Motivation: The area under the receiver operating characteristic (ROC) curve (AUC), long regarded as a ‘golden’ measure for the predictiveness of a continuous score, has propelled the need to develop AUC-based predictors. However, the AUC-based ensemble methods are rather scant, largely due to the fact that the associated objective function is neither continuous nor concave. Indeed, there is no reliable numerical algorithm identifying optimal combination of a set of biomarkers to maximize the AUC, especially when the number of biomarkers is large.

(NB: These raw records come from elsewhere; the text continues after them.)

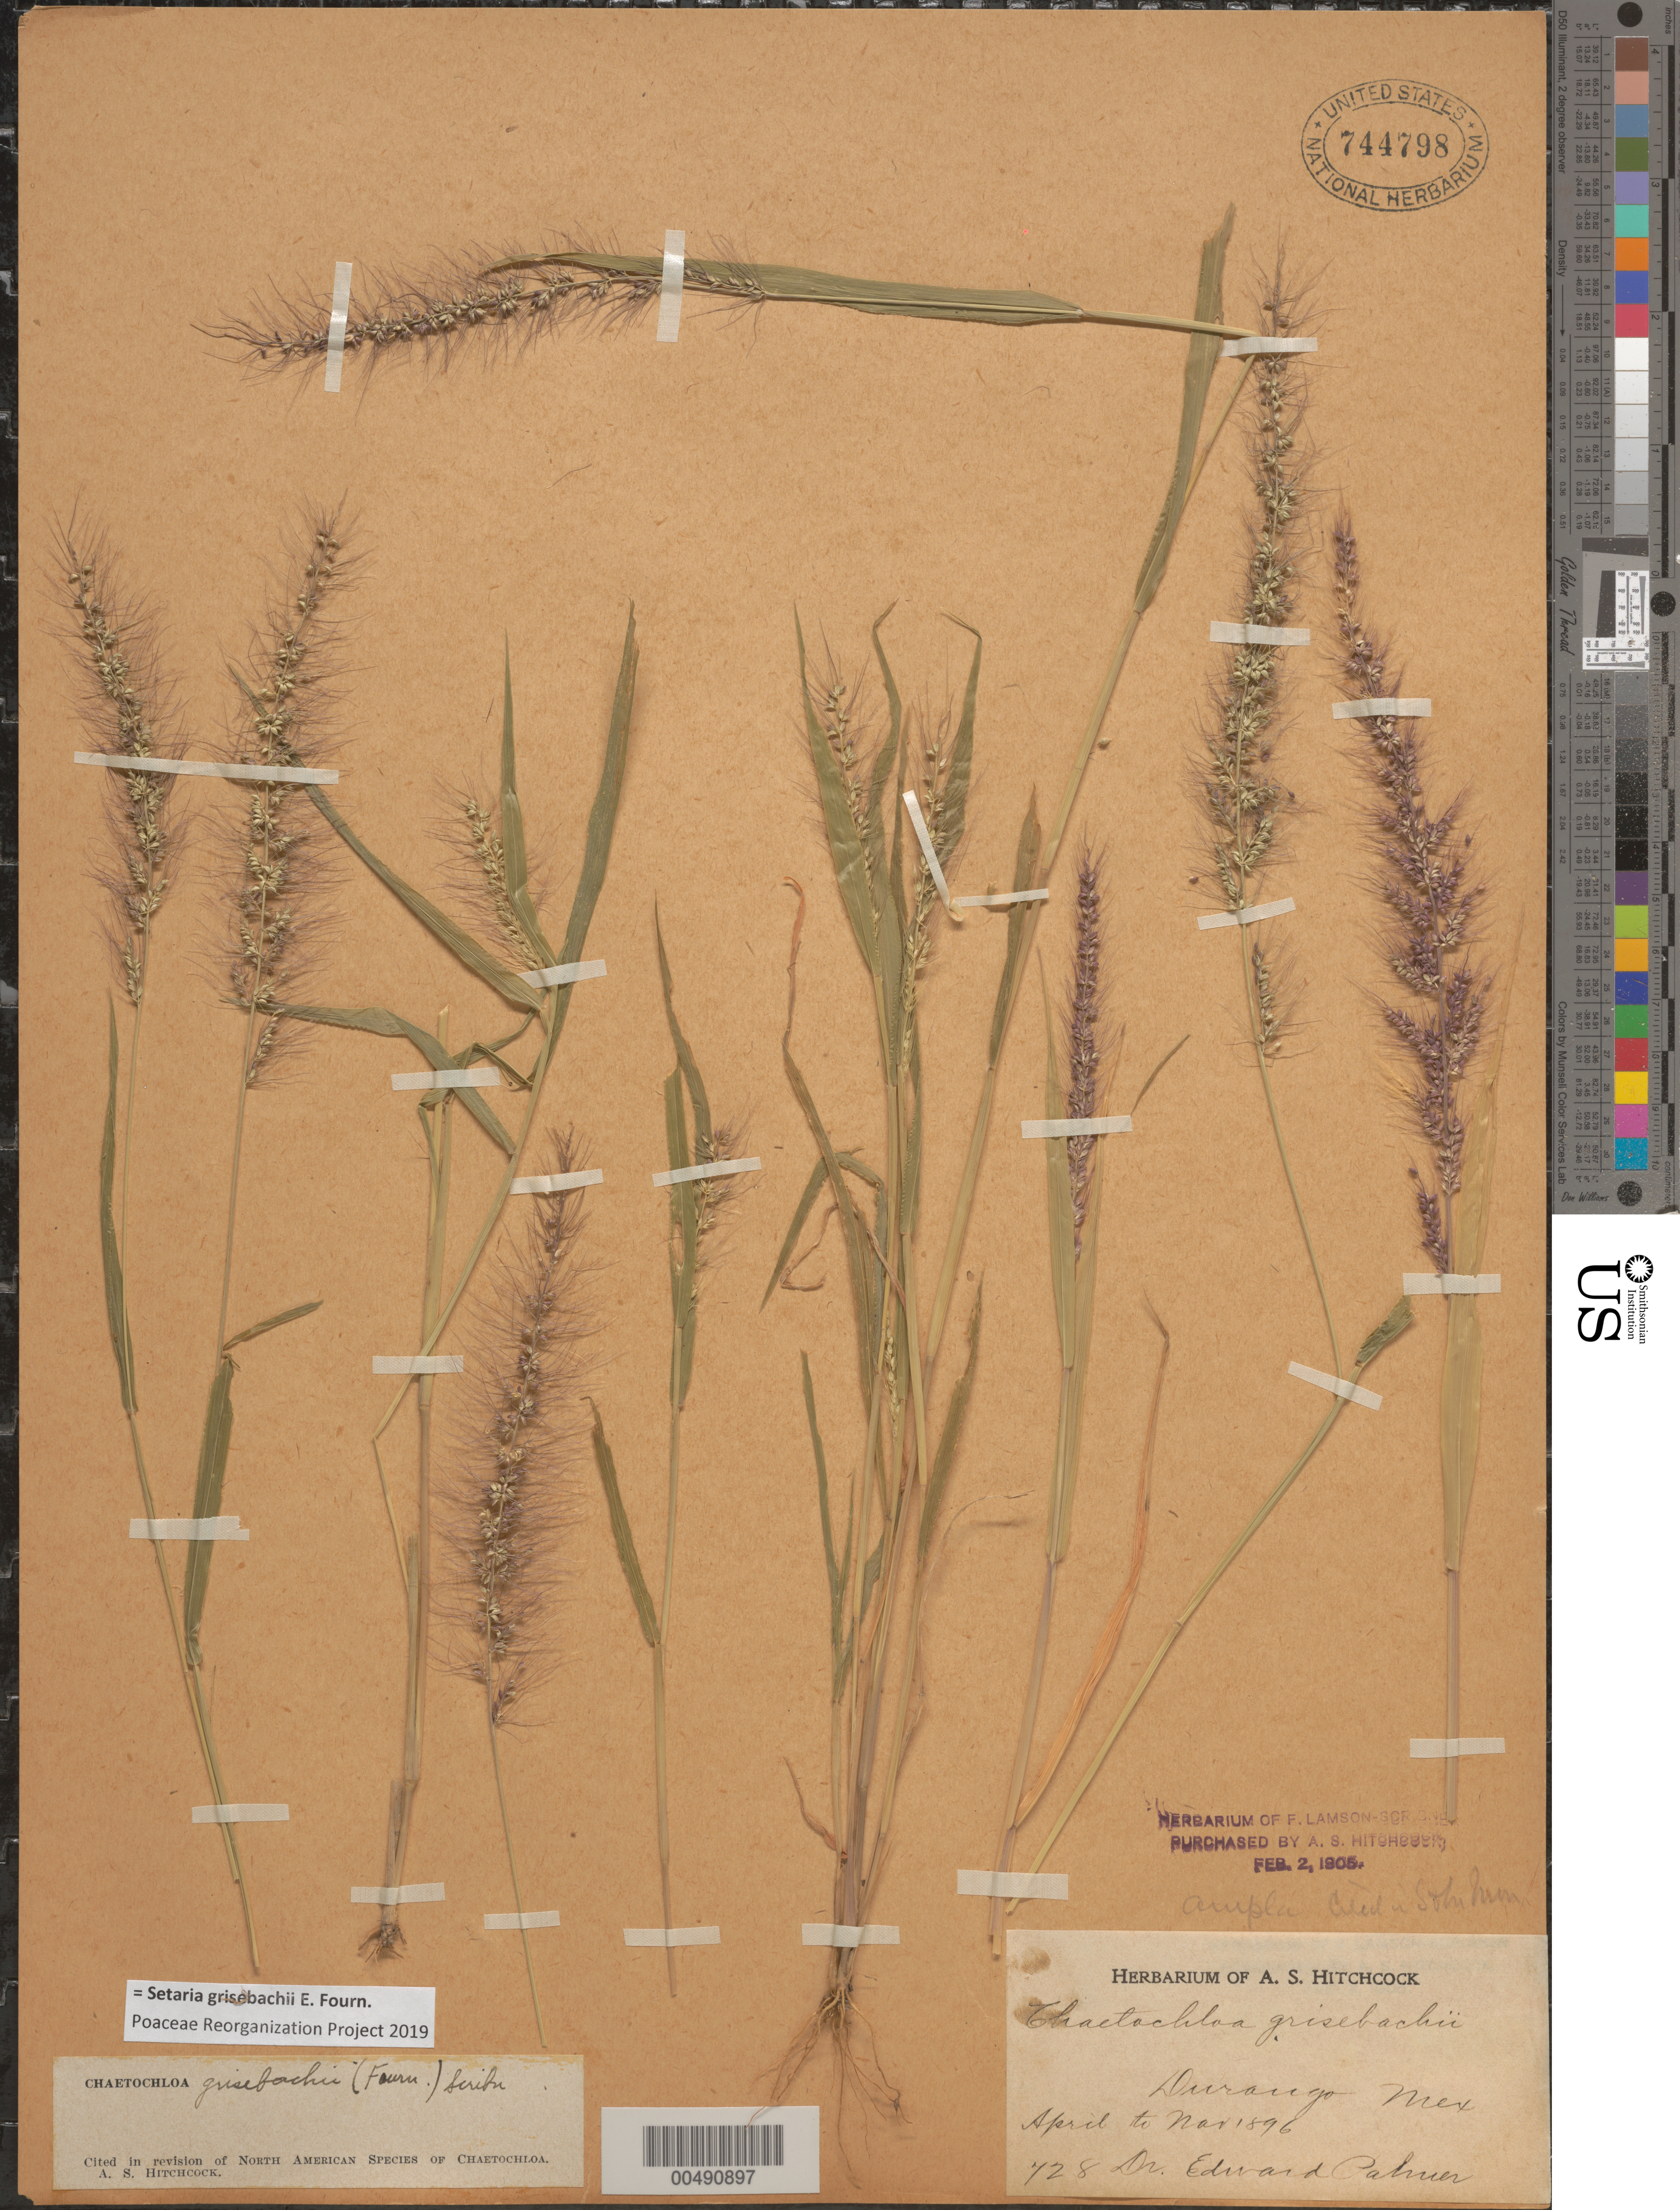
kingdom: Plantae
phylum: Tracheophyta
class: Liliopsida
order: Poales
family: Poaceae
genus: Setaria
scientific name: Setaria grisebachii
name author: E. Fourn.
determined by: Poaceae Reorganization Project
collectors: E. Palmer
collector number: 728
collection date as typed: Apr 1896 to Nov 1896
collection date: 1896-04/1896-11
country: Mexico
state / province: Durango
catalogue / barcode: US 744798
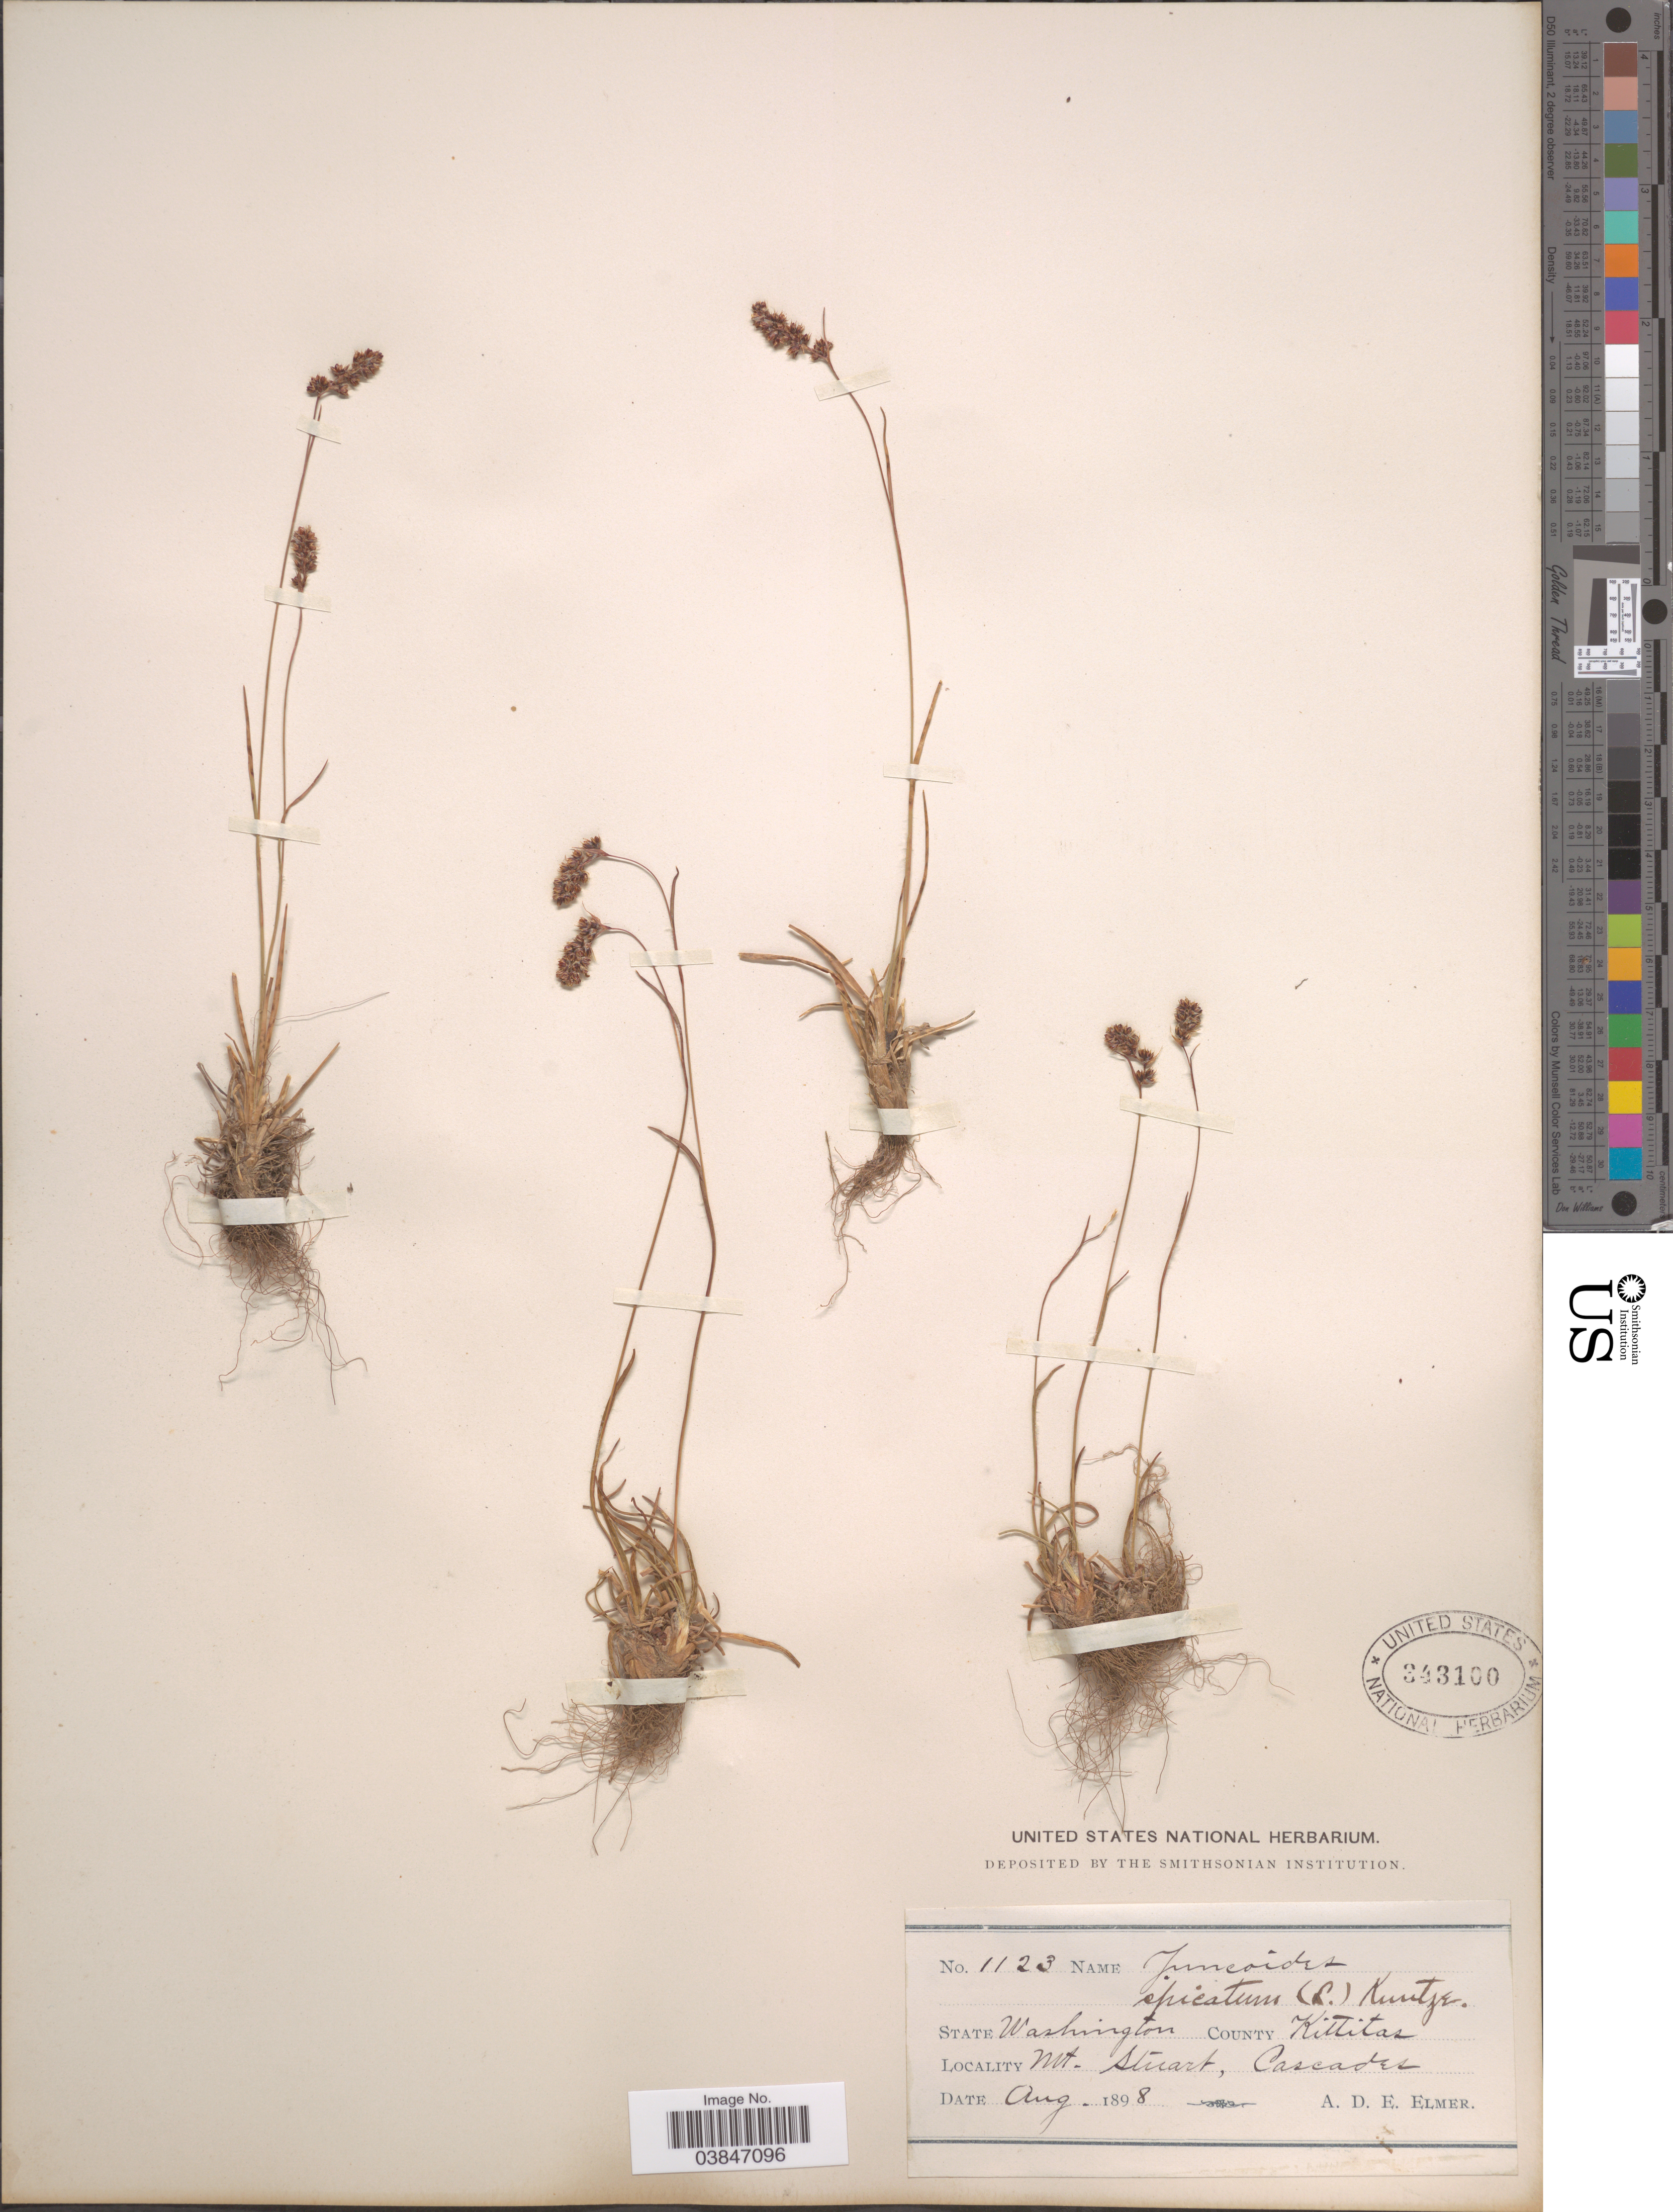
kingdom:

Results: We have proposed a novel AUC-based statistical ensemble methods for combining multiple biomarkers to differentiate a binary response of interest. Specifically, we propose to replace the non-continuous and non-convex AUC objective function by a convex surrogate loss function, whose minimizer can be efficiently identified. With the established framework, the lasso and other regularization techniques enable feature selections. Extensive simulations have demonstrated the superiority of the new methods to the existing methods. The proposal has been applied to a gene expression dataset to construct gene expression scores to differentiate elderly women with low bone mineral density (BMD) and those with normal BMD. The AUCs of the resulting scores in the independent test dataset has been satisfactory.
Conclusion: Aiming for directly maximizing AUC, the proposed AUC-based ensemble method provides an efficient means of generating a stable combination of multiple biomarkers, which is especially useful under the high-dimensional settings.
Supplementary Information: Supplementary data are available at Bioinformatics online.